1. Related Field
The disclosed methods and systems relates to a phase-change random access memory device, and more particularly to a phase-change random access memory device with a reduced layout area.
This application claims priority from Korean Patent Application No. 10-2006-0020654 filed on Mar. 3, 2006 in the Korean Intellectual Property Office, the disclosure of which is incorporated herein by reference in its entirety.
2. Description of the Related Art
Phase-change random access memories (PRAMs) store data using a phase-change material, such as any number of chalcogenide alloys, capable of taking either a crystalline state or an amorphous state based on specific applications of heating and cooling. The resistance of a crystalline phase-change material is relatively low compared to the resistance of the amorphous phase-change material.

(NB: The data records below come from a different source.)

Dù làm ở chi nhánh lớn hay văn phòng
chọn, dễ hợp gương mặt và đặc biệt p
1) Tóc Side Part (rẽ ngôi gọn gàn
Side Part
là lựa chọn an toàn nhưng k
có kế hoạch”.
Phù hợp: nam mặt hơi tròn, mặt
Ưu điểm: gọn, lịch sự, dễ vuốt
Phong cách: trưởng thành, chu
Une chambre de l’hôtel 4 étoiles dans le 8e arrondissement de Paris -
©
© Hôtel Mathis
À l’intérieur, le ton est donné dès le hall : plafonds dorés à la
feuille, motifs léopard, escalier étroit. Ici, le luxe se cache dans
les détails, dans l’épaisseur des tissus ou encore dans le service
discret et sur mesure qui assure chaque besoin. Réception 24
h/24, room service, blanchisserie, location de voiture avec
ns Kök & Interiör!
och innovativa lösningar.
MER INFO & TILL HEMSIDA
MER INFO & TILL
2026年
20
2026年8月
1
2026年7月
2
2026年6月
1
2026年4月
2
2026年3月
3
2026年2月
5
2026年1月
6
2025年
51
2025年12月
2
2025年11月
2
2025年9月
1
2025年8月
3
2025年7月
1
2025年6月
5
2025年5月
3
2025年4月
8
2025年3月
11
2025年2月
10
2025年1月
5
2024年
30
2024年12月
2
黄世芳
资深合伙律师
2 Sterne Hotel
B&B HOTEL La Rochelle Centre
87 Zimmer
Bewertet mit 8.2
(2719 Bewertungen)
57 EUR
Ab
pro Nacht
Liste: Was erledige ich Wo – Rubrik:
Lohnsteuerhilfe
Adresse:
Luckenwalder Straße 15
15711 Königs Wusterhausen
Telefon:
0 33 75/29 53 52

The crystalline state is referred to as a set (or “0”) state, and the amorphous state is referred to as a reset (or “1”) state.
FIG. 1 is a circuit diagram of a conventional phase-change random access memory (PRAM) device 1. As shown in FIG. 1, the conventional PRAM device 1 includes a plurality of memory blocks (BLKk; k=0˜n), a plurality of main word lines (MWLp; p=0˜m), a plurality of local word lines (LWLk; k=0˜n) and a plurality of section word line drivers (SWDk; k=0˜n).
The plurality of section word line drivers (SWDk; k=0˜n) are arranged between each of the plurality of memory blocks (BLKk; k=0˜n). The section word line drivers (SWDk; k=0˜n) adjust the voltage levels of the plurality of local word lines (LWLk; k=0˜n) in response to voltages applied to the respective main word lines (MWLp; p=0˜m). As shown in FIG. 1, the plurality of section word line drivers (SWDk; k=0˜n) are comprised of inverters having of PMOS transistors 10 pulling-up the voltage levels of the plurality of local word lines (LWLk; k=0˜n) and NMOS transistors 20 pulling-down device the voltage levels of the plurality of local word lines (LWLk; k=0˜n).
Since the conventional section word line drivers (SWDk; k=0˜n) use inverters in such a manner, its layout area can be considerably large. That is, since it is desirable to use PMOS transistors 10 and NMOS transistors 20 arranged together, an isolation area (as required under relevant design rules) must be provided between each of the PMOS transistors 10 and NMOS transistors 20 to reduce the possibility of latch-up. In addition, since the PMOS transistors 10 occupy a much greater area than the NMOS transistors 20, it is necessary to reduce the number of PMOS transistors 10 used in product design to avoid an increase of the layout area.